Top of Text provided
So we made our move last weekend and all of our stuff is nicely situated in our new home. So far, I haven’t found anything terribly worrisome about the place, but it may take some time for me to get comfortable with my new, much smaller, meditation space. The arrangement of the rest of the house seems much more spacious, however, so I suppose the trade-off is reasonable — a person sitting quietly on the floor by himself doesn’t require much space, after all.
In the meantime, my mind wanders on the subject of my Dad. His cancer battle goes poorly and all “active” treatment has ceased. Hospice is helping to take care of him at home — make him as comfortable as possible — but the days of actually fighting the cancer have passed.
I was up to visit him last Thursday and only got to speak with him a couple of times very briefly. He is difficult to understand when speaking and has very little physical strength, requiring others to turn him about in bed and offer water or soda to him when he asks. To my knowledge he has not eaten in 10 days as of the time of this writing. It is undoubtedly very tiring for his wife (I suppose she’s my step-mother, although I’ll admit I’ve never seen her as such), who is basically stuck in the home taking care of his needs. I can not sufficiently commend her for her herculean efforts.
He told me that day that he didn’t want to die, but that he had lost the will to live. This, I interpreted, was his last act of “control” over his destiny — the choice to say that he has had enough and it may end now. For me, this was probably the hardest thing to hear from a man I had always seen as the commander-in-chief of the family.
Bottom of Text provided
Top of Provided information
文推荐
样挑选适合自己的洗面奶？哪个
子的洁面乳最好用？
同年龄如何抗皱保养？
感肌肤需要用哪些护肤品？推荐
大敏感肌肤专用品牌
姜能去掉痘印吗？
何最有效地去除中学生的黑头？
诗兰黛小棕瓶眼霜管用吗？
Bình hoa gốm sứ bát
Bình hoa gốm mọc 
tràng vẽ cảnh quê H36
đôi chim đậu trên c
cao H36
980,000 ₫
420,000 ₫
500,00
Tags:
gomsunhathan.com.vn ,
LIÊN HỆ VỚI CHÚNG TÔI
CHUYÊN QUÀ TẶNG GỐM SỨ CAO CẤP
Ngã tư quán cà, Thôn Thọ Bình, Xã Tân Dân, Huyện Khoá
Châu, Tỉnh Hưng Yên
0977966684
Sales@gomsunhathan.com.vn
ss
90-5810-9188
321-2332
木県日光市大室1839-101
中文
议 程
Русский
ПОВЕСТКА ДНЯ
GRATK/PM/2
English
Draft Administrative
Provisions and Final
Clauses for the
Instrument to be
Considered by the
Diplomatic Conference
Bottom of Provided information
Top of Provided information
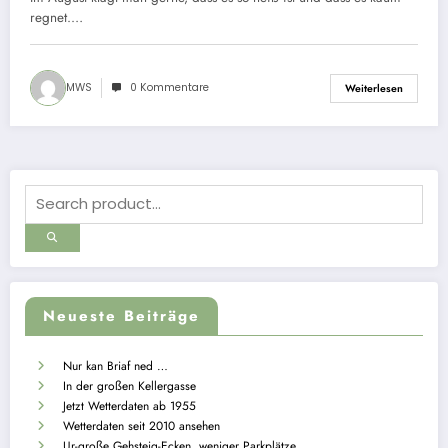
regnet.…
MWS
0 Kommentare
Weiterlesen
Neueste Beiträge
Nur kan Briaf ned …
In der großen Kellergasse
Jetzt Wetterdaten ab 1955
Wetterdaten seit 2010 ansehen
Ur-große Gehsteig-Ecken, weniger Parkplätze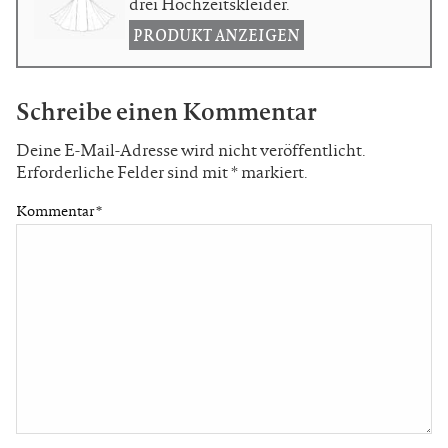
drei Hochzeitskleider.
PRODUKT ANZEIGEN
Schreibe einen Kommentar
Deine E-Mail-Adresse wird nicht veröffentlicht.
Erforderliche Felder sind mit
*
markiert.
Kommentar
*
Bottom of Provided information
**Activity list:**
1. In the post about the move and the writer's Dad, rewrite the part starting at "So we made our" and ending at "cancer have passed.", substituting "illness" for "cancer".
2. List each thing the post about the move and the writer's Dad says about the father's physical state in the paragraph that begins "I was up to visit him last Thursday."
3. In the post about the move and the writer's Dad, how long had the father gone without eating when the post was written?

**Written responses:**
1.
So we made our move last weekend and all of our stuff is nicely situated in our new home. So far, I haven’t found anything terribly worrisome about the place, but it may take some time for me to get comfortable with my new, much smaller, meditation space. The arrangement of the rest of the house seems much more spacious, however, so I suppose the trade-off is reasonable — a person sitting quietly on the floor by himself doesn’t require much space, after all.
In the meantime, my mind wanders on the subject of my Dad. His illness battle goes poorly and all “active” treatment has ceased. Hospice is helping to take care of him at home — make him as comfortable as possible — but the days of actually fighting the illness have passed.

2.
- He is difficult to understand when speaking.
- He has very little physical strength.
- He needs others to turn him about in bed.
- He needs others to offer him water or soda when he asks.
- To the writer's knowledge, he has not eaten in 10 days.

3. Ten days, to the writer's knowledge.